How to restrict training to one GPU if multiple are available, co

I have multiple GPUs available in my enviroment, but I am just trying to train on one GPU.

It looks like the default fault setting local_rank=-1 will turn off distributed training

However, I’m a bit confused on their latest version of the code

If local_rank =-1 , then I imagine that n_gpu would be one, but its being set to torch.cuda.device_count() . But then the device is being set to cuda:0
And if local_rank is anything else, n_gpu is being set to one. I was thinking may be the meaning of local_rank has changed, but looking at the main training code, it doesn’t look like it

You can use the CUDA_VISIBLE_DEVICES directive to indicate which GPUs should be visible to the command that you’ll use.

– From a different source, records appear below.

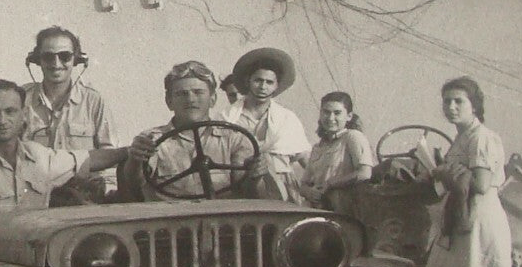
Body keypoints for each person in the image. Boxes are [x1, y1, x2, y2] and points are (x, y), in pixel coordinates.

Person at [0, 80, 130, 262]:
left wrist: (130, 151)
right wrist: (7, 247)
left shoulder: (38, 156)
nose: (2, 120)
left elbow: (88, 159)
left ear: (23, 114)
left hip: (30, 253)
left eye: (10, 111)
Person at [417, 76, 516, 267]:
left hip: (478, 217)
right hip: (457, 215)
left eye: (459, 101)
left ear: (475, 105)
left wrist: (444, 174)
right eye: (447, 101)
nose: (451, 106)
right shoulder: (461, 137)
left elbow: (482, 184)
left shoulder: (482, 137)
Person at [127, 60, 264, 201]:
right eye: (182, 94)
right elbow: (134, 188)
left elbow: (247, 192)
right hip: (170, 219)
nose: (191, 99)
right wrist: (135, 161)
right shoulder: (152, 140)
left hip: (221, 218)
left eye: (198, 92)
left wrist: (255, 176)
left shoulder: (233, 139)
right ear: (169, 101)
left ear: (212, 99)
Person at [21, 26, 116, 201]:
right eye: (48, 56)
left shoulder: (93, 101)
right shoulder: (21, 100)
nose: (56, 64)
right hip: (35, 197)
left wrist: (107, 195)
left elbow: (109, 154)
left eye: (64, 56)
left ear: (76, 60)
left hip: (84, 198)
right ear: (37, 60)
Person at [222, 47, 311, 201]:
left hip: (282, 187)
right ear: (248, 81)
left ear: (276, 86)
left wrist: (314, 187)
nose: (263, 87)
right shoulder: (227, 118)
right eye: (258, 80)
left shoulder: (286, 118)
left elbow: (306, 159)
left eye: (269, 82)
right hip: (241, 186)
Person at [300, 91, 375, 214]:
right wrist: (309, 192)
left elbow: (365, 173)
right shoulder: (318, 147)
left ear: (349, 116)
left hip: (344, 210)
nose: (330, 118)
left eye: (337, 113)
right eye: (326, 112)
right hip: (316, 209)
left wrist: (331, 184)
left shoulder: (353, 137)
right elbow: (303, 184)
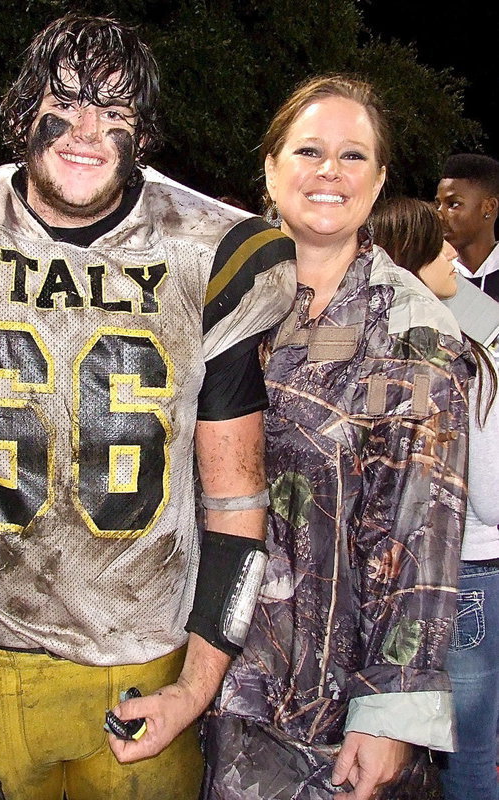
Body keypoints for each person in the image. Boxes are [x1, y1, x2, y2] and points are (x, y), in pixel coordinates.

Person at [0, 14, 297, 800]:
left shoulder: (212, 253)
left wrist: (195, 685)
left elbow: (237, 500)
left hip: (145, 655)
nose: (90, 130)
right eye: (67, 102)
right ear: (23, 113)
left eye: (117, 113)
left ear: (145, 137)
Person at [202, 76, 472, 800]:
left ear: (380, 179)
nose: (330, 171)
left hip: (324, 716)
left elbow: (418, 532)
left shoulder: (409, 333)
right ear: (269, 166)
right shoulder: (215, 300)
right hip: (202, 685)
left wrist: (390, 714)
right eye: (310, 150)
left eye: (354, 156)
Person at [373, 196, 499, 800]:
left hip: (377, 581)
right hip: (467, 574)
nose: (454, 250)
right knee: (469, 760)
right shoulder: (459, 353)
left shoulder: (356, 345)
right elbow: (493, 500)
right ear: (410, 262)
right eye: (437, 242)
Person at [436, 153, 499, 301]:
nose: (440, 214)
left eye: (453, 204)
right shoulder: (435, 276)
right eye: (438, 204)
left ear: (489, 207)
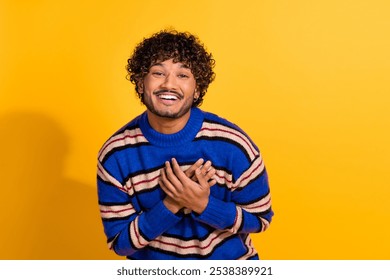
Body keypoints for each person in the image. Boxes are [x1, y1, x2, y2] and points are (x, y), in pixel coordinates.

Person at [97, 29, 274, 260]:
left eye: (182, 75)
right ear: (141, 83)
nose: (169, 84)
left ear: (197, 88)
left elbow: (260, 219)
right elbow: (121, 243)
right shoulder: (115, 155)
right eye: (158, 72)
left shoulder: (233, 145)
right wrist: (171, 204)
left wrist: (203, 204)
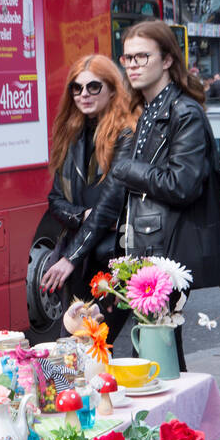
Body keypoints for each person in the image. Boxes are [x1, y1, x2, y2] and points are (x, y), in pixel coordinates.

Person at [109, 20, 220, 366]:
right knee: (153, 353)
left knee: (155, 356)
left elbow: (183, 184)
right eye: (128, 58)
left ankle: (172, 421)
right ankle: (171, 421)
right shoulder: (144, 111)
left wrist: (127, 169)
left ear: (167, 61)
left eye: (142, 57)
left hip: (168, 249)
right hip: (142, 247)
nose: (132, 65)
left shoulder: (184, 112)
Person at [40, 54, 137, 308]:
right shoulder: (70, 134)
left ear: (113, 90)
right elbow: (55, 201)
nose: (84, 94)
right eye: (77, 87)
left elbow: (110, 205)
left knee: (95, 339)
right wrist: (83, 216)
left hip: (111, 258)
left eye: (94, 86)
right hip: (81, 258)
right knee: (79, 340)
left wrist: (70, 258)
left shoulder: (125, 134)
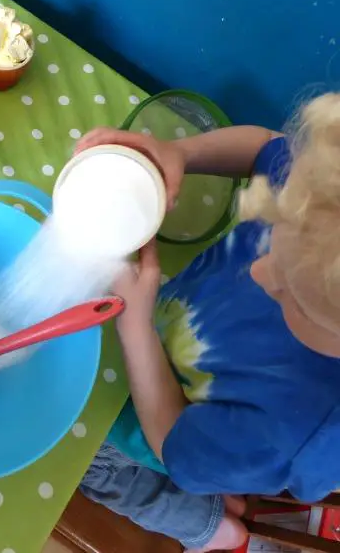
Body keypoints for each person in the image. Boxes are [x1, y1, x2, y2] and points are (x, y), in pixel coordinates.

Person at [74, 93, 340, 552]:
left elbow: (171, 442)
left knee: (93, 465)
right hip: (204, 403)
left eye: (290, 291)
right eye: (270, 237)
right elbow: (264, 148)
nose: (259, 272)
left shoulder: (297, 429)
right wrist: (181, 153)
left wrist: (136, 330)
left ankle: (208, 527)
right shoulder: (321, 195)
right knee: (218, 459)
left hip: (163, 429)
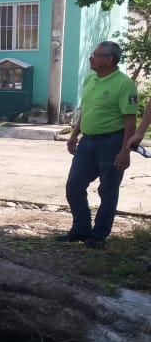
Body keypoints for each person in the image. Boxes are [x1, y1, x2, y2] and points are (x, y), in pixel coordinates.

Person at [58, 41, 138, 249]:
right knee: (74, 185)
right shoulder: (89, 80)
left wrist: (125, 151)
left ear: (109, 59)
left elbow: (130, 120)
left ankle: (99, 235)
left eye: (95, 55)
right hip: (87, 142)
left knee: (108, 190)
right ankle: (80, 229)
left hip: (112, 143)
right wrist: (74, 134)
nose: (91, 58)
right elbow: (86, 110)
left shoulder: (124, 84)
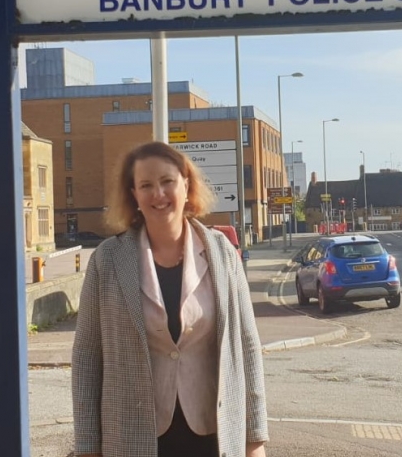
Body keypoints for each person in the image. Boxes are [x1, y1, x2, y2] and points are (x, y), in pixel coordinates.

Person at [72, 141, 268, 457]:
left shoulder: (221, 253)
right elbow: (86, 357)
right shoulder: (107, 260)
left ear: (186, 184)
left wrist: (255, 438)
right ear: (133, 194)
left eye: (167, 182)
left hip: (213, 435)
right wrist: (87, 447)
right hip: (131, 437)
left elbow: (247, 345)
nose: (158, 194)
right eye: (146, 185)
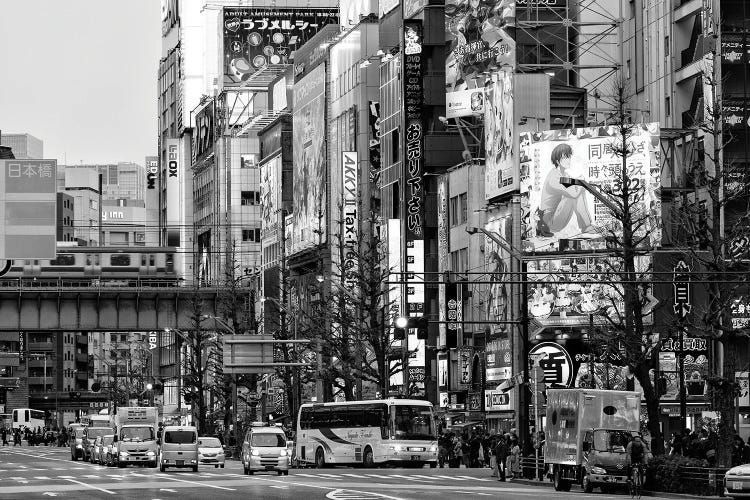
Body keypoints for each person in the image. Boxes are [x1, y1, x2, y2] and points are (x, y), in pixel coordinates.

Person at [536, 143, 594, 238]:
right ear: (557, 161)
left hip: (557, 216)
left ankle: (586, 226)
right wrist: (580, 182)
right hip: (549, 222)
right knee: (574, 194)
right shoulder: (554, 177)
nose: (568, 160)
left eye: (569, 157)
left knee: (578, 189)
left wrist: (579, 181)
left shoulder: (564, 175)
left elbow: (574, 183)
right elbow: (574, 193)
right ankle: (586, 226)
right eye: (565, 157)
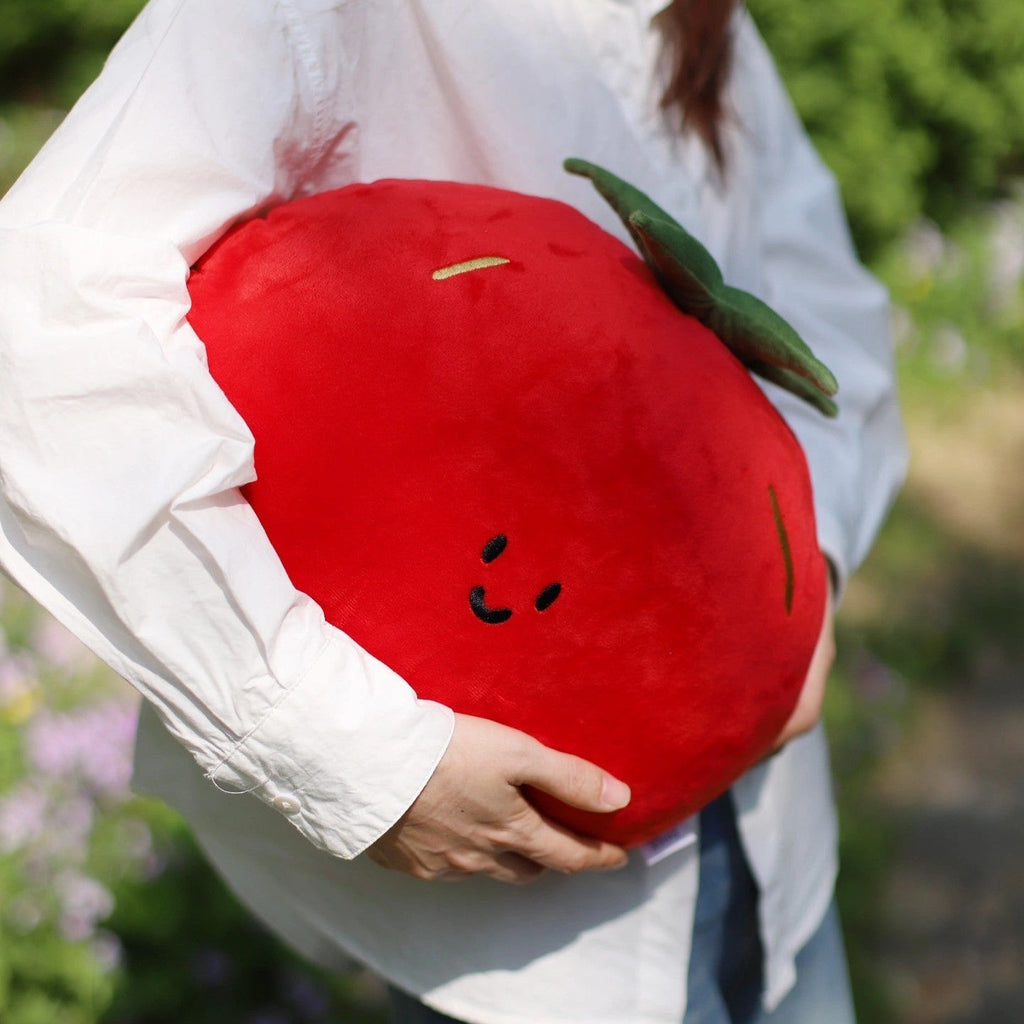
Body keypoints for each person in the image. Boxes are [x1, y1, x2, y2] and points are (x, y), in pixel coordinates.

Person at [0, 2, 906, 1022]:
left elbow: (818, 292)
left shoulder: (694, 18)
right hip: (527, 937)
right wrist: (357, 752)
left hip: (775, 836)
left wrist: (804, 567)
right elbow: (45, 318)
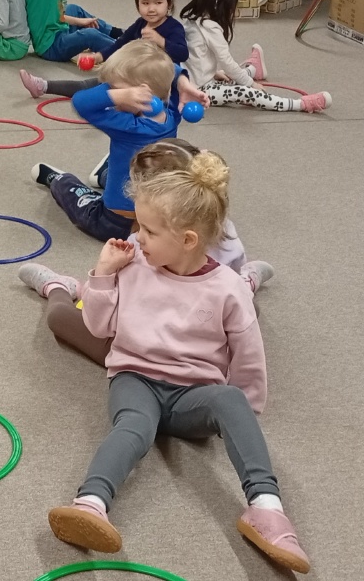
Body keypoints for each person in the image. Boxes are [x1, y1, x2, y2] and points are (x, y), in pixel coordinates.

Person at [45, 152, 311, 573]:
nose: (137, 237)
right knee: (133, 426)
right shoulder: (133, 262)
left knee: (231, 399)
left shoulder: (226, 289)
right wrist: (103, 274)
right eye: (138, 226)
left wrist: (240, 416)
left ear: (188, 240)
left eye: (148, 231)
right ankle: (91, 503)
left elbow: (248, 355)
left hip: (195, 395)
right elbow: (97, 326)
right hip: (136, 378)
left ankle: (266, 507)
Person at [18, 140, 273, 365]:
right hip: (160, 340)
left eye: (149, 229)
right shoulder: (212, 224)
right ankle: (246, 281)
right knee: (242, 306)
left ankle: (59, 287)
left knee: (60, 317)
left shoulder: (144, 247)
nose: (142, 235)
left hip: (173, 346)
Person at [31, 41, 207, 242]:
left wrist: (116, 97)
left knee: (80, 202)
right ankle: (103, 175)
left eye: (114, 88)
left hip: (116, 221)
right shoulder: (173, 111)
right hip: (160, 221)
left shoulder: (127, 126)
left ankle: (57, 179)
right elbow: (167, 69)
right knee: (134, 173)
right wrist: (183, 81)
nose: (112, 95)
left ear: (141, 92)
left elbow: (81, 102)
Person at [181, 0, 331, 113]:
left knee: (231, 76)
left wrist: (214, 72)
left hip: (196, 79)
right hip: (200, 90)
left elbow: (196, 56)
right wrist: (250, 84)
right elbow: (227, 63)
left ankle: (253, 69)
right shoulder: (210, 27)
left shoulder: (193, 18)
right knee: (247, 92)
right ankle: (300, 104)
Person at [19, 0, 189, 97]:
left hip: (157, 84)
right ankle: (43, 86)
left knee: (106, 90)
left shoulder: (174, 28)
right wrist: (98, 57)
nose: (151, 9)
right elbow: (120, 44)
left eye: (158, 3)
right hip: (134, 76)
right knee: (92, 84)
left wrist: (161, 41)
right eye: (145, 3)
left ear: (169, 4)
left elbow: (182, 54)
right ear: (138, 4)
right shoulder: (140, 24)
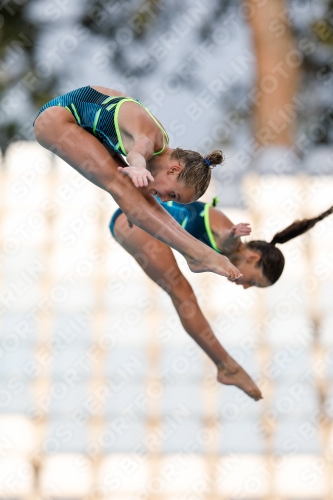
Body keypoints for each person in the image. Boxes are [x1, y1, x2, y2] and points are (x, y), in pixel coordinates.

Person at [109, 200, 333, 399]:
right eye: (252, 281)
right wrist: (231, 236)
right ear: (253, 257)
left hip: (135, 216)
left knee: (182, 292)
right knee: (182, 293)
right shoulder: (232, 243)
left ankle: (226, 366)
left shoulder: (230, 248)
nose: (245, 287)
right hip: (134, 218)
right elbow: (225, 239)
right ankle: (227, 367)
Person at [33, 85, 241, 280]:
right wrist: (138, 168)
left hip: (81, 119)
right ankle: (197, 253)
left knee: (133, 195)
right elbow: (138, 152)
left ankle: (194, 252)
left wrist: (134, 205)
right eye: (173, 195)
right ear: (174, 169)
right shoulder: (151, 140)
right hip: (56, 118)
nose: (166, 199)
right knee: (125, 187)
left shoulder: (160, 149)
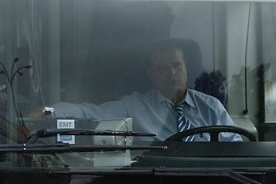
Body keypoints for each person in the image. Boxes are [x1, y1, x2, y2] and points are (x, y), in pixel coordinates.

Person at [46, 38, 242, 141]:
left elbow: (236, 151)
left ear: (186, 67)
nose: (171, 73)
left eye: (177, 65)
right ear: (151, 74)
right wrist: (49, 112)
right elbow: (89, 113)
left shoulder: (211, 107)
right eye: (162, 68)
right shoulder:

For instance

# Only make GPUs #0 and #1 visible to the python script
CUDA_VISIBLE_DEVICES=0,1 python train.py <args>
# Only make GPU #3 visible to the script
CUDA_VISIBLE_DEVICES=3 python train.py <args>
1 Like

Do you have any suggestions for the case when setting CUDA_VISIBLE_DEVICES is not an option?

UPD: This worked in my case trainer.args._n_gpu = 1, but it seems wrong to reassign a property, especially a _-prepended.